Along the Axis of the Mind is an installation made up of 21 images hung in couples along the walls of the exhibition space, with the exception of a composition formed by three adjacent images. Some of these pictures are illustrations taken from books of different kinds and are part of the “archive” of images which over the years I have created from library research. The other representations, instead, are my own drawings. Through the choice of the images, through their re-elaboration, by way of my drawings and the preferences on my part in combining and connecting these different images, I have tried to create a ‘whole’ that instills a subtle upheaval of the order and control generally created by the human being.

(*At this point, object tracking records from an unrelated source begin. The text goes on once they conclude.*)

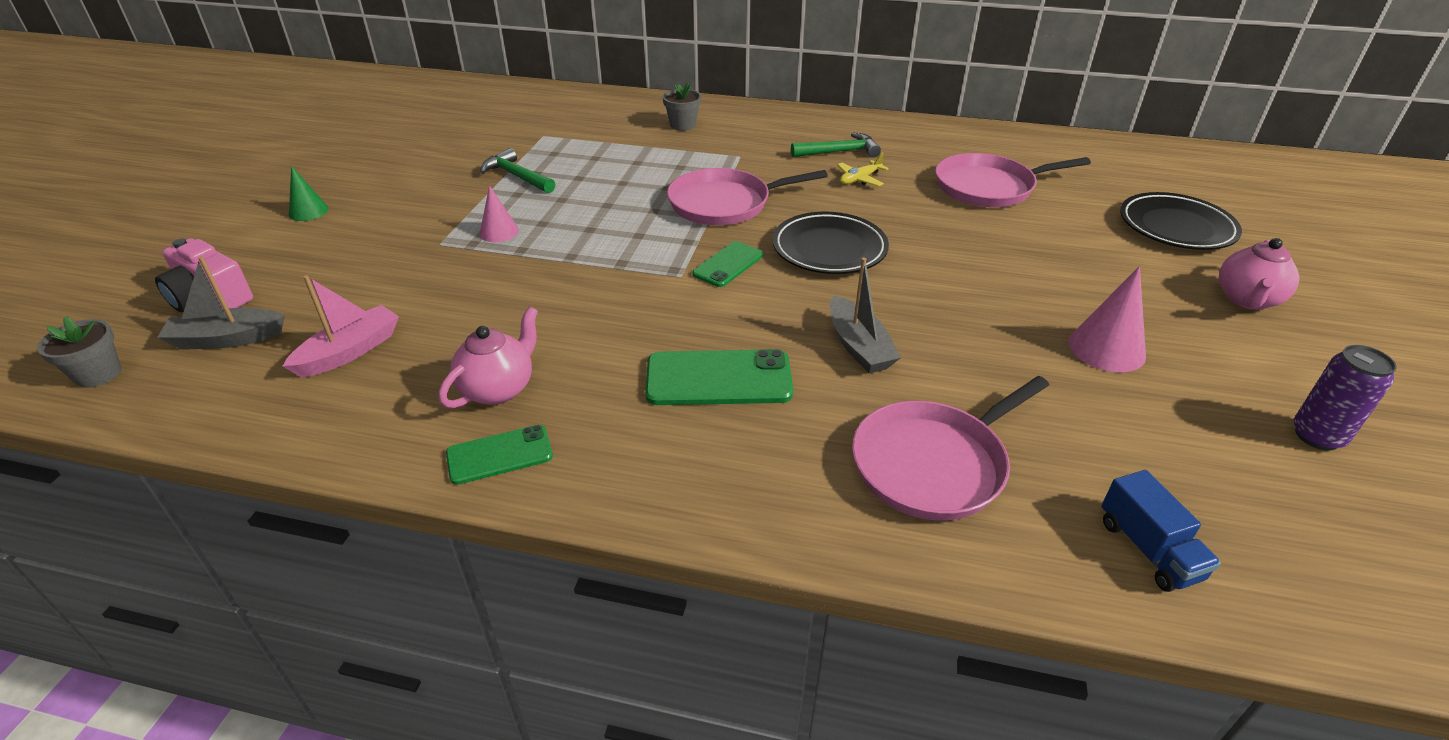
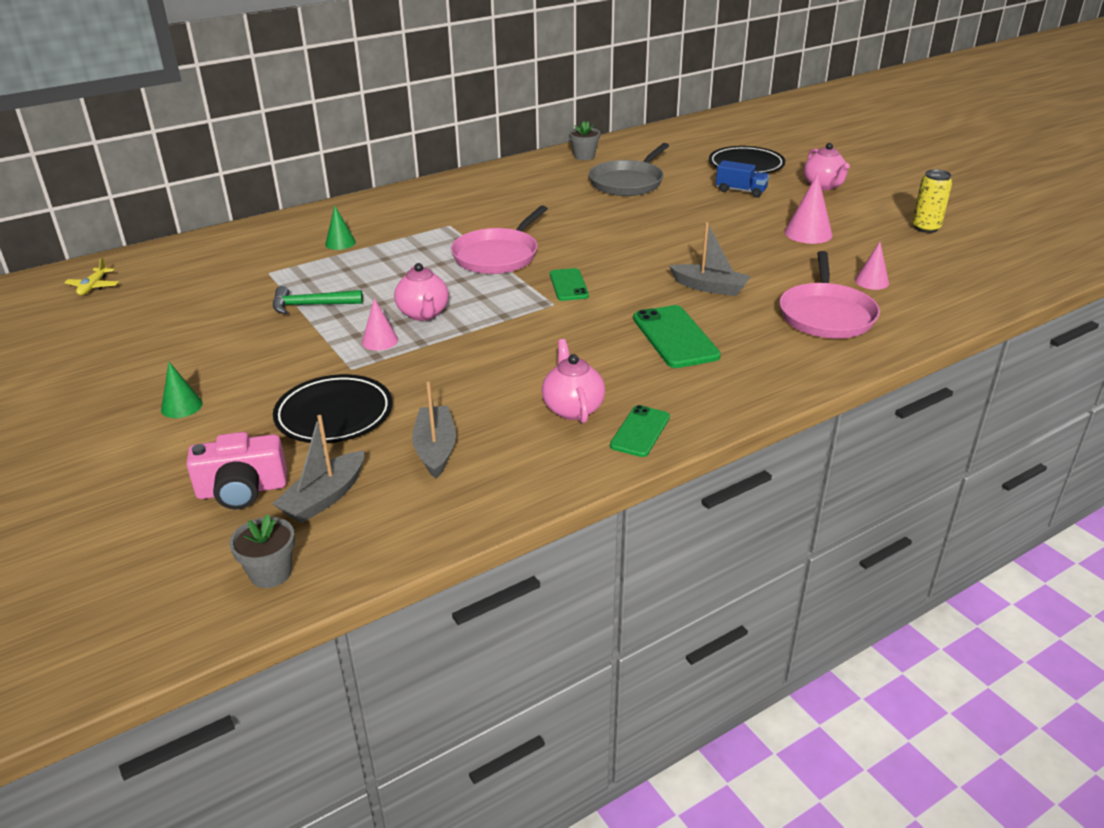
camera: 45 degrees left, 5 degrees down
pink boat [282,275,399,378] -> grey boat [412,382,456,478]
green phone [645,349,793,405] -> green phone turned 60 degrees counterclockwise [633,305,721,368]
grey flower pot [662,83,701,131] -> grey flower pot moved to [569,121,600,160]
black plate [773,212,889,274] -> black plate moved to [273,374,392,443]
green hammer [791,132,881,158] -> none
yellow plane [837,152,889,186] -> yellow plane moved to [64,257,119,295]
pink pan [935,153,1091,207] -> grey pan [589,143,669,196]
blue truck [1101,470,1221,592] -> blue truck moved to [716,160,769,197]
purple can [1293,345,1397,450] -> yellow can [912,169,952,233]
none -> green cone [325,206,356,250]
none -> pink teapot [394,263,449,321]
none -> pink cone [855,242,889,290]

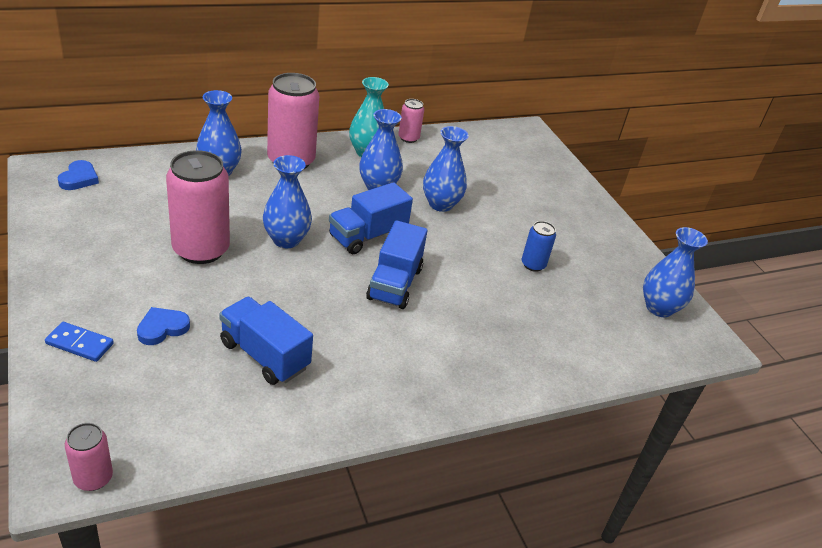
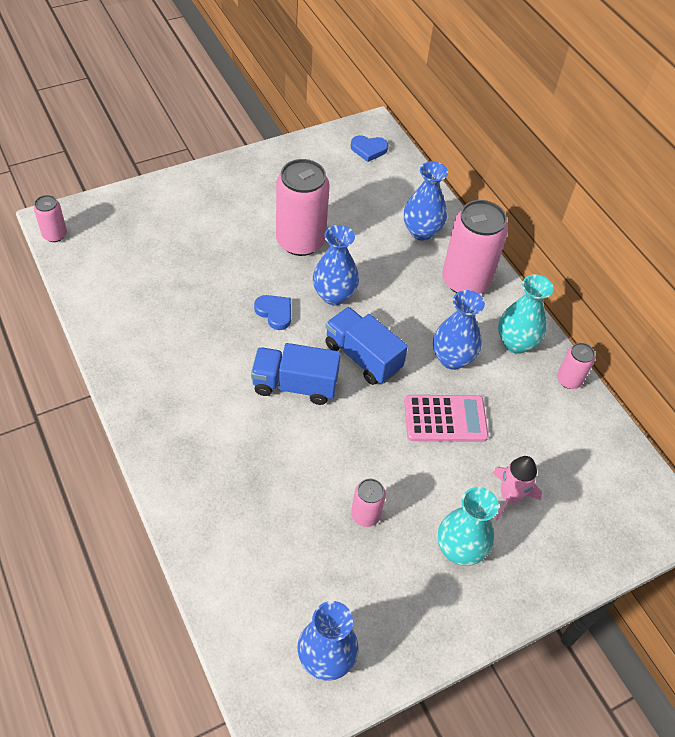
camera: 85 degrees right, 15 degrees up
blue domino [45,322,114,362] -> none
blue heart [137,307,190,345] -> blue heart moved to [254,295,291,330]
blue truck [219,297,313,385] -> none
blue vase [423,126,469,212] -> pink calculator [404,395,489,442]
blue can [522,221,556,272] -> pink can [351,479,386,527]
none -> turquoise vase [438,487,499,566]
none -> pink rocket [493,456,542,521]

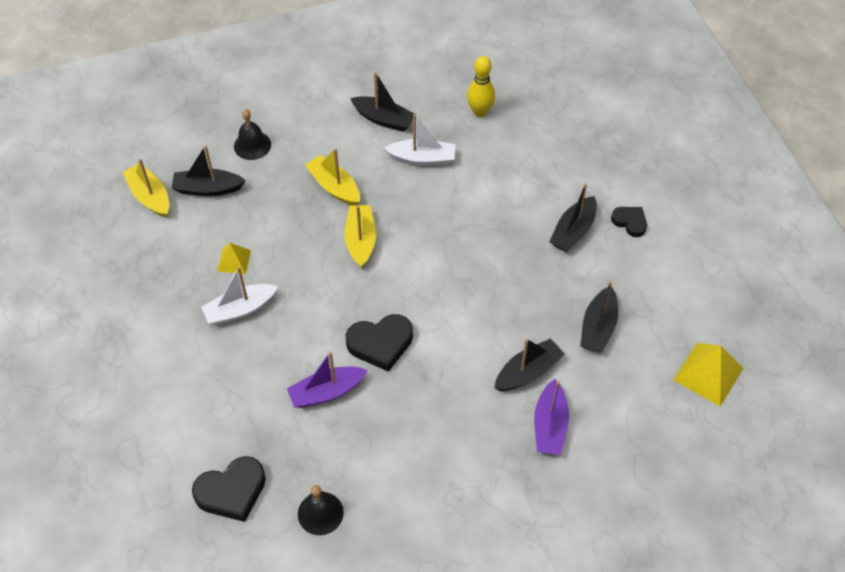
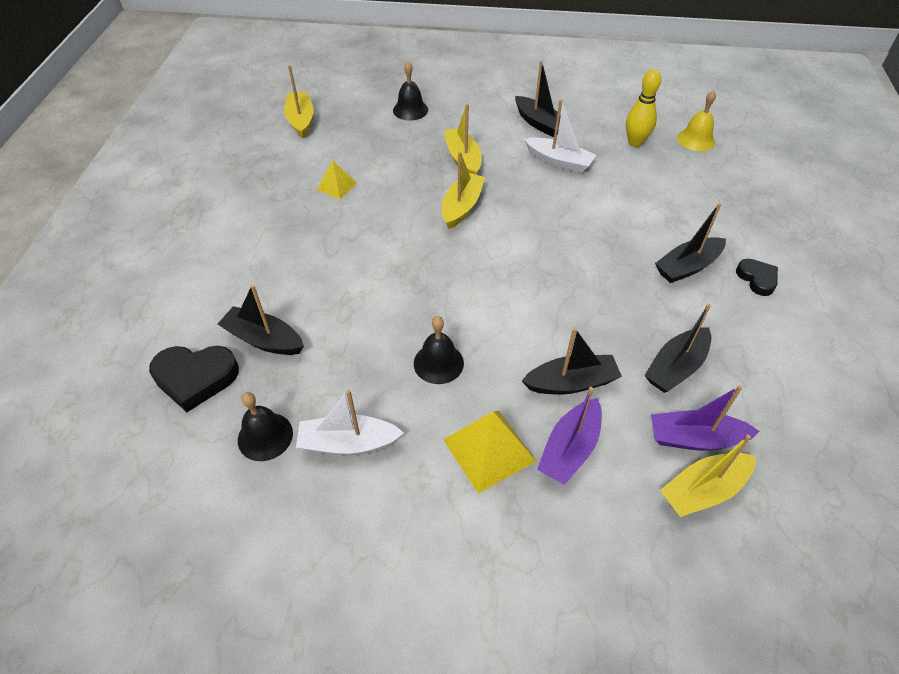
camera: 25 degrees right, 5 degrees down
black boat [172,145,246,196] -> black boat moved to [218,285,304,355]
white boat [201,266,278,325] -> white boat moved to [296,390,404,455]
purple boat [287,351,367,408] -> purple boat moved to [651,385,760,451]
black heart [346,314,413,372] -> none
yellow pyramid [673,343,744,406] -> yellow pyramid moved to [443,411,536,494]
none -> black bell [414,316,464,384]
none -> yellow boat [660,434,756,517]
none -> yellow bell [677,90,716,151]

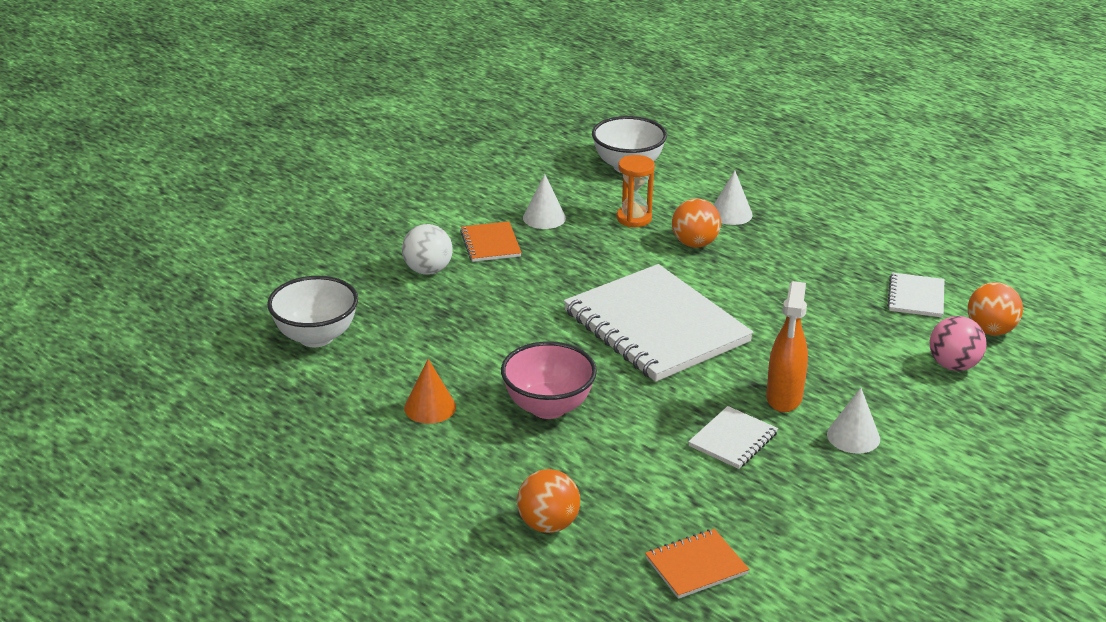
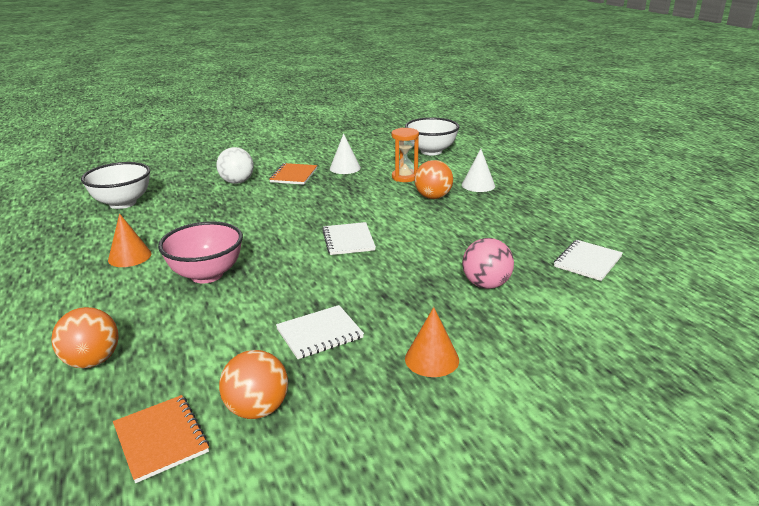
camera: 25 degrees right, 5 degrees down
white notebook [564,264,754,382] -> white notebook [322,222,376,255], size x0.44
orange notebook [645,529,749,599] -> orange notebook turned 60 degrees clockwise [113,395,209,483]
orange spray bottle [766,281,808,412] -> none
white cone [827,388,880,454] -> orange cone [405,307,459,377]
pink ball [929,316,987,371] -> pink ball moved to [462,238,514,289]
orange ball [968,282,1023,336] -> orange ball moved to [219,350,288,419]

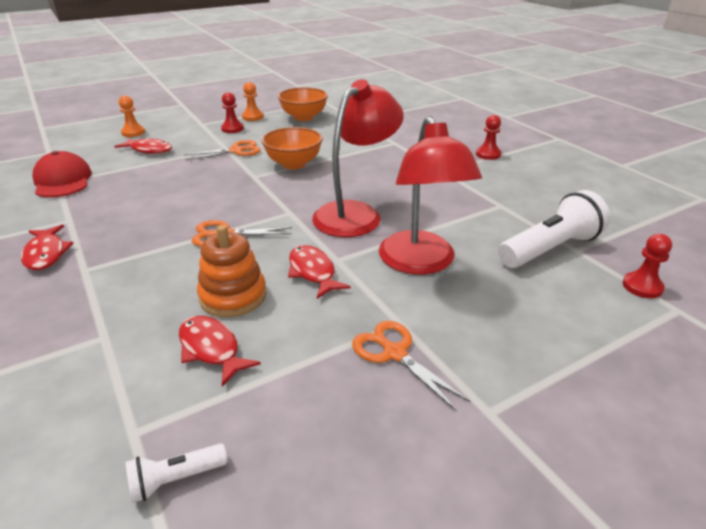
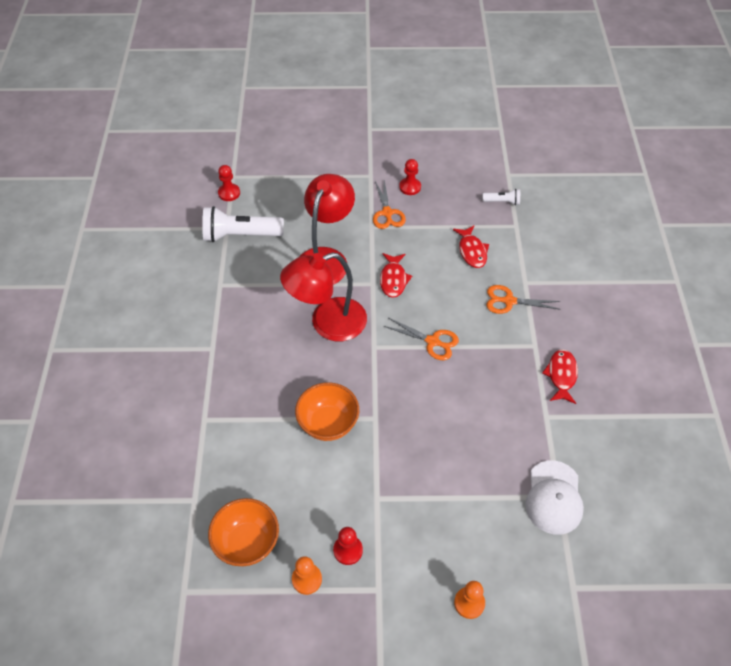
camera: 150 degrees left, 20 degrees up
red cap [32,151,92,197] -> white cap [526,460,584,535]
red fish [114,138,172,154] -> none
orange scissors [184,140,261,160] -> orange scissors moved to [486,285,560,314]
orange stacking toy [197,225,266,317] -> none
red pawn [476,115,501,160] -> red pawn moved to [399,159,421,195]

Connecting this reflection to one of the images in the installation: a photograph from the second decade of the twentieth century, which shows an impressive perspective from the interior of an English weapon factory. In the original photograph the whole floor area of the factory is covered with thousands of systematically placed bombs, while the workers who are controlling the products are dispersed more randomly in the enormous hall. My point of departure for this project was the reflection or, better, the question: what could make possible the change of events? Which is the moment where an unstable situation inclines towards one which will be tragic? I thought about the structure of any conflict, and the fact that this photograph put in evidence the aspect of production in the weapon-industry was fundamental for me. I then covered each worker in the factory-hall with a rectangular piece of paper, and this created a group of around fifty white “canvases”: a gesture which evidences the trace of a presence and accentuates the perspective of the enormous space. By “censoring” the connection between production and product, a tension, or void, is created.
Throughout the entire project there is a search for absence, for the interval that re-establishes a certain equilibrium between opposing forces.